The biggest of those new features is the automatic plotting of results for the SLW DST. The app automatically records the accumulated day degrees for each field based on the provided GPS location, so you can see the latest results for that field as soon as you are finished taking photos.

As part of ongoing development, a beta version of the app has been released for this cotton season and is available for interested growers and consultants who will be sampling whitefly and aphids in the coming weeks. To get started, contact Derek Long from USQ, who will create an account for you and send you a link to the app.
CRDC, USQ and QLD DAF are currently looking for a commercial partner to deliver this exciting new technology to growers/consultants. For more information, click here.

4. Consider resistance and your local pyriproxyfen usage window


Resistance to pyriproxyfen was first detected 4 years ago but continues to fall thanks to current mitigation tactics that limit the chances of SLW being treated more than once in each valley (Fig 1).
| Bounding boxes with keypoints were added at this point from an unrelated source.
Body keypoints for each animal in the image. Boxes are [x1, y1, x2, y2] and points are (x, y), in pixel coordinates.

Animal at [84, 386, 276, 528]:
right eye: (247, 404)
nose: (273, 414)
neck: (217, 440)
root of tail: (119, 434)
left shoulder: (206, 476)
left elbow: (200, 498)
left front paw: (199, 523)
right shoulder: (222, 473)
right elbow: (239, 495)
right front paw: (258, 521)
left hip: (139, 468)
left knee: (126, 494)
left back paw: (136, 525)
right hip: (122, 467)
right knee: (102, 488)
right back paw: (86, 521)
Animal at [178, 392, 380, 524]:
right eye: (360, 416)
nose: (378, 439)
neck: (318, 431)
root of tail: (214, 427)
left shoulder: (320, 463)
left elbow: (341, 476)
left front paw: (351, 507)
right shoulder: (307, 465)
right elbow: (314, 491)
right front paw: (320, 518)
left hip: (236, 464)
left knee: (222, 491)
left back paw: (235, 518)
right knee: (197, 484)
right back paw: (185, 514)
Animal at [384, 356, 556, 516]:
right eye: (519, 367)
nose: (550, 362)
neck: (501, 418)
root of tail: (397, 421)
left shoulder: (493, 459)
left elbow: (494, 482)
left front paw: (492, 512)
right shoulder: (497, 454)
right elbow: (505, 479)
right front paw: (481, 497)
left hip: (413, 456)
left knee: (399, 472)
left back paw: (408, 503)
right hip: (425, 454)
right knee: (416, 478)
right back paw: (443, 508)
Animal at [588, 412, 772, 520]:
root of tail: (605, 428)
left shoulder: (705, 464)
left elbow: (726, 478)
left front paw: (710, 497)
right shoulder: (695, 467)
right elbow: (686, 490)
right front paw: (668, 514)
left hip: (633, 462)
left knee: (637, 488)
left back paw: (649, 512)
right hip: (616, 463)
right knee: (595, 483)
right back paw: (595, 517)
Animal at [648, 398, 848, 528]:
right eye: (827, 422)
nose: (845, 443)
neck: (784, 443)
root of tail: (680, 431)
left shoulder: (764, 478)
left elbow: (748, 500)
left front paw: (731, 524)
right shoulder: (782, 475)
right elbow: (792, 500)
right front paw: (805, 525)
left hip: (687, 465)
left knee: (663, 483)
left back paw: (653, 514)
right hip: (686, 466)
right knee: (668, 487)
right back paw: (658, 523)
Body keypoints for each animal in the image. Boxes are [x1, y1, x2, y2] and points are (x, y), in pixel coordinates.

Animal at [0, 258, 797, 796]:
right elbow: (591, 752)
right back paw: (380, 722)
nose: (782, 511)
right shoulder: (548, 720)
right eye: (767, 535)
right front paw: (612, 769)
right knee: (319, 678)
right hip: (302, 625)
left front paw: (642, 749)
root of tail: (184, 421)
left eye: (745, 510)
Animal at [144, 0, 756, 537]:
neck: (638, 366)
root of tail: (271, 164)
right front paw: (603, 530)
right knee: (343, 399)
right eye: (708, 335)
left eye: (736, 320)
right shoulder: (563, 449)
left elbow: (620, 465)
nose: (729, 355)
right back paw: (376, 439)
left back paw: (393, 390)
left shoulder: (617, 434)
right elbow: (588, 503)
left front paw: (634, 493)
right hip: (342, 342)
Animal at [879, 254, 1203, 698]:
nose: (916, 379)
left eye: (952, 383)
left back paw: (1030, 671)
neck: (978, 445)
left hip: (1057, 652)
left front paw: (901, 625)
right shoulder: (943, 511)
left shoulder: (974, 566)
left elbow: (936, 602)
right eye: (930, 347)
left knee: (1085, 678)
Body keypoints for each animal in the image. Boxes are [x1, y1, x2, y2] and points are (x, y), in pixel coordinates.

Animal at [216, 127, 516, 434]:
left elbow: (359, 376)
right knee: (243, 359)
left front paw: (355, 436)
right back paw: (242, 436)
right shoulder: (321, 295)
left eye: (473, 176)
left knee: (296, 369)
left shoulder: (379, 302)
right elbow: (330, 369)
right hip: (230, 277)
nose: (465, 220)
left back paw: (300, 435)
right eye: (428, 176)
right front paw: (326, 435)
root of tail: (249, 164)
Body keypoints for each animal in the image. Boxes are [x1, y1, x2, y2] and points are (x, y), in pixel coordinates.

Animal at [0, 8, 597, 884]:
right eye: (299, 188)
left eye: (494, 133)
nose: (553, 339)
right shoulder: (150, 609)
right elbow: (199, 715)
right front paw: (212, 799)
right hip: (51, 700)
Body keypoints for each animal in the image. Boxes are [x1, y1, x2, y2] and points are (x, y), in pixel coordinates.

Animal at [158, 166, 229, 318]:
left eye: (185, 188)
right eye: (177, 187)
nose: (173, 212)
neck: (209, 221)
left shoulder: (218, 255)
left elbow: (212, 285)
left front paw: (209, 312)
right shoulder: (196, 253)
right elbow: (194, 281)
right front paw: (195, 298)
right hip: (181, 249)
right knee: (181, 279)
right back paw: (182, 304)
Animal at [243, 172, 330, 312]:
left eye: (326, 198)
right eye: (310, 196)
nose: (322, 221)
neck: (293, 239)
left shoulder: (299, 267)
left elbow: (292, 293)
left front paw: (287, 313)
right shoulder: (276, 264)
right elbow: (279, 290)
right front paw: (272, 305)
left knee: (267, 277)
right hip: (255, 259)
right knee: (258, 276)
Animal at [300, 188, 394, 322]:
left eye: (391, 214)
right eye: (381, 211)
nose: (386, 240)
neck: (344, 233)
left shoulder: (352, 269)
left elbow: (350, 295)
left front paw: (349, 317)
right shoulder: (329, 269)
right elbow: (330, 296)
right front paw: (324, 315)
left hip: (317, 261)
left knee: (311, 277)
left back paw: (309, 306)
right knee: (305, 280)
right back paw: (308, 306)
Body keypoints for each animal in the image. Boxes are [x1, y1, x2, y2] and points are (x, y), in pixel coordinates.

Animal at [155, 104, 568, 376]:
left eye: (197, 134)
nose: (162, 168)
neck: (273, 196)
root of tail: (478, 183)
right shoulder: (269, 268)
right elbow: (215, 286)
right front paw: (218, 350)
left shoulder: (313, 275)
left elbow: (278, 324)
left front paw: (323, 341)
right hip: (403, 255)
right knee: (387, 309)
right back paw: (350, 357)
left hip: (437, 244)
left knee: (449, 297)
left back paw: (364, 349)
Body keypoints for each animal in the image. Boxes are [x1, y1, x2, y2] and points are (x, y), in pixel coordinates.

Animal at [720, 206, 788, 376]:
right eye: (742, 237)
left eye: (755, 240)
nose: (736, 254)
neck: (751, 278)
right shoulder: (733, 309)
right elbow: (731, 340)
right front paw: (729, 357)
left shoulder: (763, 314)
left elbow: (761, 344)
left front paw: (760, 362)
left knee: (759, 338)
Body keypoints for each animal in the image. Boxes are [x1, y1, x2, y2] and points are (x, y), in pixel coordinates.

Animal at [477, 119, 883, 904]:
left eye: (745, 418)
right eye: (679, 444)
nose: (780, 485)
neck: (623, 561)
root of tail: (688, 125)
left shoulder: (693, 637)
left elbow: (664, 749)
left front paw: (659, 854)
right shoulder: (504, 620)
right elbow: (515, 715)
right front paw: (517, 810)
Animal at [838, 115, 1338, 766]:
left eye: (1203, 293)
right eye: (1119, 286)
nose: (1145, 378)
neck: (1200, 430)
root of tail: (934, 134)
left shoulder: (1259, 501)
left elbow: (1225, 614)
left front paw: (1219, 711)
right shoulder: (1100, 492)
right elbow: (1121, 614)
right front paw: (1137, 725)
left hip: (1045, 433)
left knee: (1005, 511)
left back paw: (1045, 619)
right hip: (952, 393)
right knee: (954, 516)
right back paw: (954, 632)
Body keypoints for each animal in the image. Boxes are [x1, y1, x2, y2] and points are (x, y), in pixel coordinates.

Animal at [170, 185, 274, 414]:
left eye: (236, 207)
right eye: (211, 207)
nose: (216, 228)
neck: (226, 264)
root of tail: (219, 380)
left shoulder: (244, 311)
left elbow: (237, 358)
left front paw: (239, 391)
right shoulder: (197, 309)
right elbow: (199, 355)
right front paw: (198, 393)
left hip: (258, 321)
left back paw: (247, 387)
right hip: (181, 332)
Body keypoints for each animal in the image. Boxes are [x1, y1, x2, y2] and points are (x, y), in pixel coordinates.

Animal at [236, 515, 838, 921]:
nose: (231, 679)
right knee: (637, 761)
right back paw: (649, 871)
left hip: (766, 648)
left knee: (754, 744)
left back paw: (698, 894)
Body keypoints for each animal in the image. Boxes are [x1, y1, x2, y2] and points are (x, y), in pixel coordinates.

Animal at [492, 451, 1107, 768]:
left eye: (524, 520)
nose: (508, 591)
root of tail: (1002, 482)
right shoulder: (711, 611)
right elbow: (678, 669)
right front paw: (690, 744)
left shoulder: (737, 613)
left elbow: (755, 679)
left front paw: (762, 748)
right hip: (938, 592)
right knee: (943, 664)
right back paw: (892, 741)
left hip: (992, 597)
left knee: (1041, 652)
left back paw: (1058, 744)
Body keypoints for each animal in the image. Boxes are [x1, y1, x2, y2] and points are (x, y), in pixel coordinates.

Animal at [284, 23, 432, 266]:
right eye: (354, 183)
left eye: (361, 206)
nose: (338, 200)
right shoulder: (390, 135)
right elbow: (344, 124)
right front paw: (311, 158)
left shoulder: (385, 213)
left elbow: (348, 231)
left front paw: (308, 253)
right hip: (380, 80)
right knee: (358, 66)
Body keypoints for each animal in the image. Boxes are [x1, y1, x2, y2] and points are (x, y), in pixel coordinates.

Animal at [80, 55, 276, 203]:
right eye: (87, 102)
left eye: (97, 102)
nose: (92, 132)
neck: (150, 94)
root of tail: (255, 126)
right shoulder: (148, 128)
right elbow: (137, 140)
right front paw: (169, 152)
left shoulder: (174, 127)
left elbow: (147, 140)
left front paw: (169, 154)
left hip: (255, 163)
This season’s 30 day usage window dates for pyriproxyfen for each valley can be found here.

The registration of buprofezin for SLW late last year now provides the cotton industry with another unique mode of action that does not have cross-resistance with pyriproxyfen. The availability of an increased number of products with alternative modes of action over the last 5 years combined with ongoing stewardship guidelines means the industry is well placed to manage SLW without further exacerbating resistance.
Figure 1. Percentage of SLW populations collected from Australian cotton that were positive for resistance to pyriproxyfen. Number of populations collected and tested each season is given above each column (Source J. Hopkinson QLD DAF).

5. Look after your friends.


The management of SLW is a lot easier in a farming system that has not been disrupted by broad spectrum insecticide use for other pests such as mirids. One of the reasons why highly selective products such as Insect Growth Regulators including pyriproxyfen and buprofezin work well is that these products leave the majority of SLW natural enemies in place after application. These natural enemies are very effective at 'mopping up' any SLW that survive treatment (including potentially resistant individuals), minimising the chance of SLW resurgence and potentially helping delay resistance.

6. If you have honeydew on open bolls, what should you do? 


At the end of the day we are all human and while we are doing our best to manage a dynamic biological system, things may not go to plan. If you suspect honeydew contamination might be affecting the open bolls in your crop there are steps that you can take that may help: 
  1. Delay picking for as long as you can to increase the likelihood of rainfall exposure, as weathering can significantly reduce stickiness levels. While this might increase the chance of a lint colour downgrade, it is preferable to honeydew detection by a spinner, which poses the risk of larger financial penalties and may tarnish the reputation of Australian cotton as being honeydew free. 
  2. If rainfall is unlikely or harvest cannot be delayed, talk to your ginner and/or marketer to explore alternate handling and marketing options.